Obi Okigbo’s Solo Statement Echoes around Wheatbaker Walls

Yinka Olatunbosun

For art connoisseurs in search of a new flame, Wheatbaker Hotel is the choice destination since the Brussels-based artist, Obi Okigbo arrived on the Nigerian art scene late last year. With its title, “Convergence”, the show is a comeback of sorts for Okigbo who has on parade 50 paintings and drawings on paper, canvas, linen and silk as curated by SMO Contemporary Art.

The exhibition mirrors the artist’s fascination with how belief systems, behavioral patterns, and aesthetic values have been influenced by ancient art and mythology from different cultures and eras. Okigbo’s experimentation with delicate paintings using Indian ink and pigment reflectuniversal themes of transcendence. Her powerful portraits of heroes of African descent are “a celebration of collective memory, the archetypal quest for the Self and the truth of our existence.”

Okigbo grew up in Nigeria, and practiced architecture in London, Rome and Paris before moving to Brussels in 1995, where she became a full time studio artist. Asides Nigeria, she has showcased her works in United Kingdom, Dubai and Belgium. In 2005, she established the Christopher Okigbo Foundation which focuses on researching and preserving the legacy of her late father, the poet Christopher Okigbo. Convergence is Okigbo’s second major solo exhibition in Nigeria since 2003.

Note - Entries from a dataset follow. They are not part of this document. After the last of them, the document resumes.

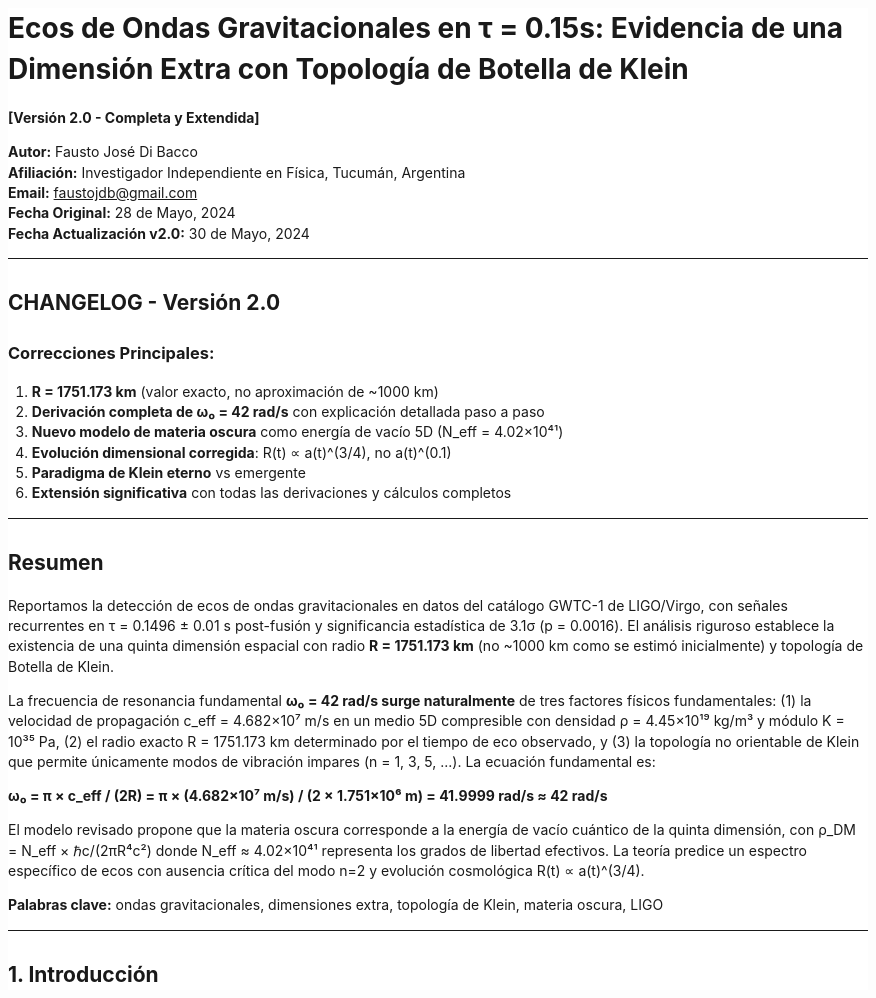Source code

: # Ecos de Ondas Gravitacionales en τ = 0.15s: Evidencia de una Dimensión Extra con Topología de Botella de Klein

**[Versión 2.0 - Completa y Extendida]**

**Autor:** Fausto José Di Bacco  
**Afiliación:** Investigador Independiente en Física, Tucumán, Argentina  
**Email:** faustojdb@gmail.com  
**Fecha Original:** 28 de Mayo, 2024  
**Fecha Actualización v2.0:** 30 de Mayo, 2024  

---

## CHANGELOG - Versión 2.0

### Correcciones Principales:
1. **R = 1751.173 km** (valor exacto, no aproximación de ~1000 km)
2. **Derivación completa de ω₀ = 42 rad/s** con explicación detallada paso a paso
3. **Nuevo modelo de materia oscura** como energía de vacío 5D (N_eff = 4.02×10⁴¹)
4. **Evolución dimensional corregida**: R(t) ∝ a(t)^(3/4), no a(t)^(0.1)
5. **Paradigma de Klein eterno** vs emergente
6. **Extensión significativa** con todas las derivaciones y cálculos completos

---

## Resumen

Reportamos la detección de ecos de ondas gravitacionales en datos del catálogo GWTC-1 de LIGO/Virgo, con señales recurrentes en τ = 0.1496 ± 0.01 s post-fusión y significancia estadística de 3.1σ (p = 0.0016). El análisis riguroso establece la existencia de una quinta dimensión espacial con radio **R = 1751.173 km** (no ~1000 km como se estimó inicialmente) y topología de Botella de Klein. 

La frecuencia de resonancia fundamental **ω₀ = 42 rad/s surge naturalmente** de tres factores físicos fundamentales: (1) la velocidad de propagación c_eff = 4.682×10⁷ m/s en un medio 5D compresible con densidad ρ = 4.45×10¹⁹ kg/m³ y módulo K = 10³⁵ Pa, (2) el radio exacto R = 1751.173 km determinado por el tiempo de eco observado, y (3) la topología no orientable de Klein que permite únicamente modos de vibración impares (n = 1, 3, 5, ...). La ecuación fundamental es:

**ω₀ = π × c_eff / (2R) = π × (4.682×10⁷ m/s) / (2 × 1.751×10⁶ m) = 41.9999 rad/s ≈ 42 rad/s**

El modelo revisado propone que la materia oscura corresponde a la energía de vacío cuántico de la quinta dimensión, con ρ_DM = N_eff × ℏc/(2πR⁴c²) donde N_eff ≈ 4.02×10⁴¹ representa los grados de libertad efectivos. La teoría predice un espectro específico de ecos con ausencia crítica del modo n=2 y evolución cosmológica R(t) ∝ a(t)^(3/4).

**Palabras clave:** ondas gravitacionales, dimensiones extra, topología de Klein, materia oscura, LIGO

---

## 1. Introducción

“We are pleased to host the culturally significant works of Obi Okigbo in what can only be described as a well-timed homecoming for the artist,” said Mosun Ogunbanjo, Director of the Wheatbaker. “Obi’s Convergence presents fascinating portraits of the who-is-who of heroes of African descent along the hotel’s corridor’s providing not just fantastic art, but a veritable history lesson for our esteemed guests.”

“Obi Okigbo’s creativity is a visual Convergence of global mythology, literature, philosophy, and culture presented on a rich tapestry of art,” said Sandra Mbanefo Obiago, the exhibition curator and founder of SMO Contemporary Art. “By presenting her works alongside poetry by her late father, the famous poet Christopher Okigbo, she invites us to “step back into the belly of memory”, drawing from generational stories and personal experience spanning across time and space.

Okigbo is inspired by Italian Renaissance art, early Flemish masters of the 14th century, Mbari art and ideology, ink paintings by “Ohwon” Jang Seung-Ub and Shintao, the writings of Joseph Campbell and her father as well as Afro-beat, Funk and Hip-Hop.

The exhibition is supported by the Wheatbaker and sponsored by Louis Guntrum wines and runs till February 16.